Southwest Georgia Financial Corporation (NYSEMKT:SGB), the parent company of Southwest Georgia Bank, has announced that its board of directors has approved a 10% increase in its quarterly cash dividend.

The shareholders of the common stock will receive a quarterly cash dividend of $0.11 per common share, compared with $0.10 per common share paid each quarter since the previous increase in March 2015.  The company has approximately 2.5 million shares of common stock outstanding. (Source: “Southwest Georgia Financial Corporation Increases Quarterly Cash Dividend 10%,” GlobeNewswire, August 24, 2016.)

Southwest Georgia Financial Corporation, headquartered in Moultrie, Georgia, is a state-chartered bank holding company with approximately $422 million in assets.  Its primary subsidiary, Southwest Georgia Bank, offers financial services to consumer, business, and government customers.
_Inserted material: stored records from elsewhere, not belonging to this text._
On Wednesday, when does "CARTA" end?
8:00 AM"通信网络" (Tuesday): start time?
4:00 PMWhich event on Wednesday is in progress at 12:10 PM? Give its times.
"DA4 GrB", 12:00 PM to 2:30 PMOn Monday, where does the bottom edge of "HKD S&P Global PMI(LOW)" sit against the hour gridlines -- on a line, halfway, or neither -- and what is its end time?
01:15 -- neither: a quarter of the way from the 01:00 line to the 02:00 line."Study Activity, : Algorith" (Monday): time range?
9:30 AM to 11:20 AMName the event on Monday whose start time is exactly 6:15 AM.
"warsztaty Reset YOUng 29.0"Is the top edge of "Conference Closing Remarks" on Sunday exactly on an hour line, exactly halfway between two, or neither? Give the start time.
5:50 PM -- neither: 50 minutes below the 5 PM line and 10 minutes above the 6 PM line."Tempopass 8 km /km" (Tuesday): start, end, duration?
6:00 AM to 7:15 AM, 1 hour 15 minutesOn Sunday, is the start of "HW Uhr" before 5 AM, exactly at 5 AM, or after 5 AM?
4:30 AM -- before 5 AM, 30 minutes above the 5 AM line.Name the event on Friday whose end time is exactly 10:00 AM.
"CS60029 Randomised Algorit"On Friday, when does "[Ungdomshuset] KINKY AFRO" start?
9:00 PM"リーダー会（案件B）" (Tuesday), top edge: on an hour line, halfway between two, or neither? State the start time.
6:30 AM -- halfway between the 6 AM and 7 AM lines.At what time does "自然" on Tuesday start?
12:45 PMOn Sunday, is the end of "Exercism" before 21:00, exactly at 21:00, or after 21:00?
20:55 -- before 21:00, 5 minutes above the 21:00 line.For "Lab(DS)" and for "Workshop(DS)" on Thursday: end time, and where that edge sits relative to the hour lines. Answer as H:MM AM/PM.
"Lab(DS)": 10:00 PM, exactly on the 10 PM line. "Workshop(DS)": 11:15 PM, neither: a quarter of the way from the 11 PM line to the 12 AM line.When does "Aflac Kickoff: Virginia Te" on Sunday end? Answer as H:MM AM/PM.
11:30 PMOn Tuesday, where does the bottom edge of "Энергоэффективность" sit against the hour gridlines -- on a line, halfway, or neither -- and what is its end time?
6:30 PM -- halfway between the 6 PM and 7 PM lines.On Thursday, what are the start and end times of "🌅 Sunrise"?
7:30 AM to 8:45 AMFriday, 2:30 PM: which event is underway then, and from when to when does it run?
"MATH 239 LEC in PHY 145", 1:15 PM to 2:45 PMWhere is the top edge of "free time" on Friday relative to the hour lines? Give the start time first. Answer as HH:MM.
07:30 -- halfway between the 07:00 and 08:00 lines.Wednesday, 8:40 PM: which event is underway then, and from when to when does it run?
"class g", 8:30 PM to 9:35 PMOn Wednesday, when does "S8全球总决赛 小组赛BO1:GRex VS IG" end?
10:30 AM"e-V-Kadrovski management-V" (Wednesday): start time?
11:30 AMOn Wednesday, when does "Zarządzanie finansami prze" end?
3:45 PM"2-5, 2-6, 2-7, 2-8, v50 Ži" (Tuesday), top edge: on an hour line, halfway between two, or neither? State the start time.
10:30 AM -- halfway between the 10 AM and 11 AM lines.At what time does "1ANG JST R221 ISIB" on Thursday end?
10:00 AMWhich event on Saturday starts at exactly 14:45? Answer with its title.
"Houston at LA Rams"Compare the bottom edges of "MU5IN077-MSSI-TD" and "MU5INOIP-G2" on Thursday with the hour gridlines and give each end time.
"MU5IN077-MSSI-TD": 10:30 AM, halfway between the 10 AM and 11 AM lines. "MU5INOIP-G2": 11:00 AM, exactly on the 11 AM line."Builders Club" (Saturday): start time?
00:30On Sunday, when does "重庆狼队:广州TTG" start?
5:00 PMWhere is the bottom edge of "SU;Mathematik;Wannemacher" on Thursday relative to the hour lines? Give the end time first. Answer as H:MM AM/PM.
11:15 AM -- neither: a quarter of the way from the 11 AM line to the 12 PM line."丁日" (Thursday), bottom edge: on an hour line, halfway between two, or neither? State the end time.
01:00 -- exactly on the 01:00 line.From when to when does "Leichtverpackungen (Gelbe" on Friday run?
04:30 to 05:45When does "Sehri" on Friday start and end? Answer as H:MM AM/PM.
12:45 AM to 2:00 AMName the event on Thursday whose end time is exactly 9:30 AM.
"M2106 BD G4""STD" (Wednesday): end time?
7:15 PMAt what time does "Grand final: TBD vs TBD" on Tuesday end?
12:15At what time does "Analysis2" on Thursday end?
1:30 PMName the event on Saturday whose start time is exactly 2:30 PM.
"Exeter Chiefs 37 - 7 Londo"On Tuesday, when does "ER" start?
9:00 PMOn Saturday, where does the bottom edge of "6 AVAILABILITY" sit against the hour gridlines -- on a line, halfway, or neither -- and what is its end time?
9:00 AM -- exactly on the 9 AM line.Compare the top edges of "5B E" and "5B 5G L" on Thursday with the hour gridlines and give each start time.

Southwest Georgia Financial reported last month that its second quarter profit rose 17%, or $0.40 per diluted share, compared to $0.34 per diluted share a year ago, mainly led by an improvement in net interest income, loan growth, and pricing discipline on deposits. (Source: “Southwest Georgia Financial Corporation Reports 17% Increase in Net Income for the 2016 Second Quarter,” News Release, Southwest Georgia Financial Corp., July 21, 2016).

“Investments in expanding our footprint and deepening relationships in the communities we serve are paying off,” said DeWitt Drew, president and CEO of Southwest Georgia Financial Corporation. “The results from our expansion in the Valdosta market are very favorable with a significant portion of the loan growth coming from this market. We are also seeing favorable results from our recent entry into the Tifton market.” (Source: Ibid.)

The lender said its total assets rose eight percent to $422 million by June 30, from $391 million in the same period last year.

Total loans surged 22% to $288 million from the second quarter of 2015 and were up over 14% from year-end 2015.

“Looking to the rest of 2016, we are in an excellent position to continue to build on our strong franchise and win greater customer share in our markets,” Drew said. (Source:Ibid.)